To Boost New York City, Rebuild the Original Penn Station

The monumental 1910 station can be rebuilt — without too much cost or fuss, and without disrupting current train service.

Pennsylvania Station in 1962. Library of Congress via Wikimedia Commons

No single construction project would do more to elevate New York City’s future than rebuilding Pennsylvania Station in its original form. 

The station opened in 1910 to immediate acclaim as the greatest railroad terminal in the world. It was built in the Beaux Arts style to last for centuries, but was demolished a mere 50 years later, an act of cultural vandalism that left a hole in the heart of Manhattan. It has existed ever since. 

“One entered the city like a god,” historian Vincent Scully said, “one scuttles in now like a rat.”

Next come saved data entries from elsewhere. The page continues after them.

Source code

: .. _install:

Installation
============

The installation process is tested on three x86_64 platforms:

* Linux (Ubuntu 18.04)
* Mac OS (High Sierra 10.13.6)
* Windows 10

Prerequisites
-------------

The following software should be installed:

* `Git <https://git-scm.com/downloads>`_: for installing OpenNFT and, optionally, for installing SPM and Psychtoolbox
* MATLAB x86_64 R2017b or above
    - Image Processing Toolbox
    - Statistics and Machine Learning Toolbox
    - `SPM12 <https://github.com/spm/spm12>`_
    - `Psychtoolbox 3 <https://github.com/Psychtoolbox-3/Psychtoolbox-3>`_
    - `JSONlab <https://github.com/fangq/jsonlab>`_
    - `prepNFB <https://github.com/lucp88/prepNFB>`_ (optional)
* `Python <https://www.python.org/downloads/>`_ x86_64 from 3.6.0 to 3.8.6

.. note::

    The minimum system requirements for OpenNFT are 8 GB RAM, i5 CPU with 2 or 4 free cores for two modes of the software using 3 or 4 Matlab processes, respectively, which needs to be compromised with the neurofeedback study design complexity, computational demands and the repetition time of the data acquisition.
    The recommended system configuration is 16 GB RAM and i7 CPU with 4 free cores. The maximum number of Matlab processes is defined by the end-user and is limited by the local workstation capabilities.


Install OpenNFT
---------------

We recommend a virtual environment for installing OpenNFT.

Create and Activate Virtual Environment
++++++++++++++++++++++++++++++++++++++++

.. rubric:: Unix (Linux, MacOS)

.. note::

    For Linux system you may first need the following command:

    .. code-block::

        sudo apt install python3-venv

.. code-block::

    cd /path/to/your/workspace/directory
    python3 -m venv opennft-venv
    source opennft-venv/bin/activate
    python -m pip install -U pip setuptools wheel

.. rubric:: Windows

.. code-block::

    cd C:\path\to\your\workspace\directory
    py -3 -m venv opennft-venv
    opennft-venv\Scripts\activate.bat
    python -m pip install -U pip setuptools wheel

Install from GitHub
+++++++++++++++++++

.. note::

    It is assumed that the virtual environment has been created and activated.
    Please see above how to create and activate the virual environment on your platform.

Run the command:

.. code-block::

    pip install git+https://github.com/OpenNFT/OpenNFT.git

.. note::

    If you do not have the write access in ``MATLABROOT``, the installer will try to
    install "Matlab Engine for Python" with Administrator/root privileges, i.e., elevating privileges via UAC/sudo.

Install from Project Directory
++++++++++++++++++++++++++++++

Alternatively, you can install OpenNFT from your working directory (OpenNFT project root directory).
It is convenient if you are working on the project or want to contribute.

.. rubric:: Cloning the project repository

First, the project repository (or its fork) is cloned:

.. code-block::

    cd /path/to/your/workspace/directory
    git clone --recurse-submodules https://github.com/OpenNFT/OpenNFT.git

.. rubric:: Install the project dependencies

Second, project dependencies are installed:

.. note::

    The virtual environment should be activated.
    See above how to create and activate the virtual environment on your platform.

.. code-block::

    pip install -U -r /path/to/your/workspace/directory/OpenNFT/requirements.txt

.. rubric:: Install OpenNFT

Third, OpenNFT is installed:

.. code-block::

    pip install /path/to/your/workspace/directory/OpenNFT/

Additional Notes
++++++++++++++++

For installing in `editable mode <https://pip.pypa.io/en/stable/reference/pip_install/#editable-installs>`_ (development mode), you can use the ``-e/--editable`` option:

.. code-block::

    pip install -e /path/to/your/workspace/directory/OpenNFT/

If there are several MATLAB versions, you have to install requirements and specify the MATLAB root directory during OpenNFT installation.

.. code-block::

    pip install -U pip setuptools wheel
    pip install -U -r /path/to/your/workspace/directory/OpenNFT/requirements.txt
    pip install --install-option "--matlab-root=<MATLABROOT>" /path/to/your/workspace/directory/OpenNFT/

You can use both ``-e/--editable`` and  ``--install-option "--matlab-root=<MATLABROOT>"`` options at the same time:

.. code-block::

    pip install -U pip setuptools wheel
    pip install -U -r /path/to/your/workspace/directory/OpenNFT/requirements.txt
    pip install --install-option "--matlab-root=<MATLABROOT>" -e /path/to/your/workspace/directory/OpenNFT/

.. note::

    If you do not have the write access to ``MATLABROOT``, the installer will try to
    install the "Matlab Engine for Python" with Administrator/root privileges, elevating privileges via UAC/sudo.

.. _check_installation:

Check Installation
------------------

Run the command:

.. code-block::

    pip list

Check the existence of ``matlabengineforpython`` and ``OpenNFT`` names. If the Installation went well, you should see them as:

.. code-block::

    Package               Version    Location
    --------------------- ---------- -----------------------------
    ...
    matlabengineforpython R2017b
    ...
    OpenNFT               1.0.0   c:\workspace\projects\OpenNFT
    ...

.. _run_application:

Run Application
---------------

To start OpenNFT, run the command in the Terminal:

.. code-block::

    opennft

ReThinkNYC, which argues that the station can and should be rebuilt, has just submitted a 73-page report recommending this step to the Empire State Development Corporation. Its conclusion reads: “New York City, a titan in banking, finance, the arts, and entertainment, must rebuild Penn Station, especially after the disproportionate impact on New York City of the Covid crisis, if it is to continue to play a leadership role in the 21st century.” 

The report adds that overcoming “the absurd anomaly of a world-class city with its most important transit hub confined to the basement of a hockey rink is one of the most important land-use decisions New York will face for perhaps the next 100 years.”

And indeed the station can be rebuilt — without too much cost or fuss, and without disrupting current train service. What remains intact today is extensive: the trackage, the platforms, and the infrastructure that upholds the elements that oppress 600,000 passengers a day: the concourses, the waiting areas, and Madison Square Garden. To rebuild Penn Station requires only that those be removed and replaced by a reconstruction of the head house and train shed, designed by Charles Follen McKim of the firm of McKim, Mead & White. 

A full set of blueprints remains. Modern technology can reproduce the original scale and ornament that once wowed the world.

Of course, it will take more than high civic aspirations and high technology to remove Madison Square Garden from its super-squat atop Penn Station. Perhaps the primary challenge to the proposal is political rather than technological, let alone spiritual. 

The wealthy Dolan family, whose lease extension on the MSG facility runs out next year, shows no sign of interest in moving, even though the state itself has requested its relocation. ReThinkNYC suggests several locations that could accommodate a rebuilt Garden nearby.

A rebuilt Penn Station would blend the beauty of the original with features that today’s passengers and tourists would expect, including shops, restaurants, and other amenities updated for the 21st century traveler. Some argue that we already have a beautiful station: Grand Central Terminal. True enough, and blessedly so. But few recall the grandeur of Penn Station. 

The plan to rebuild Penn Station in its original style was first proposed by architect Richard Cameron, and is featured in a broader plan by ReThinkNYC to transform regional rail with the sort of through-running trackage that serves most advanced stations worldwide.

A rebuilt Penn Station would be merely the beginning of a transformation in Midtown that would dwarf the benefits and the cost of the Empire Station Complex proposed for the area by Governor Cuomo and his successor. This ridiculous, 1960s-style urban renewal plan to surround Penn Station with skyscrapers has been condemned by many local civic leaders, politicians, and advocacy groups.

If New York rejects that plan, imagine a rebuilt Penn sitting next to both the Moynihan Train Hall, opened in 1914 as a post office, and the surviving Hotel Pennsylvania (slated for demolition, but the legal battle to save it rages), with Madison Square Garden relocated and rebuilt nearby in its original style by Stanford White. It would create an urban paradise of four buildings by McKim, Mead & White. 

Fitting the great city into an architectural style that reflects the tastes of most Americans, this would create a template for future development in the neighborhood and beyond, bending the city’s future toward what New Yorkers think of when they think of the New York that once was and can be again.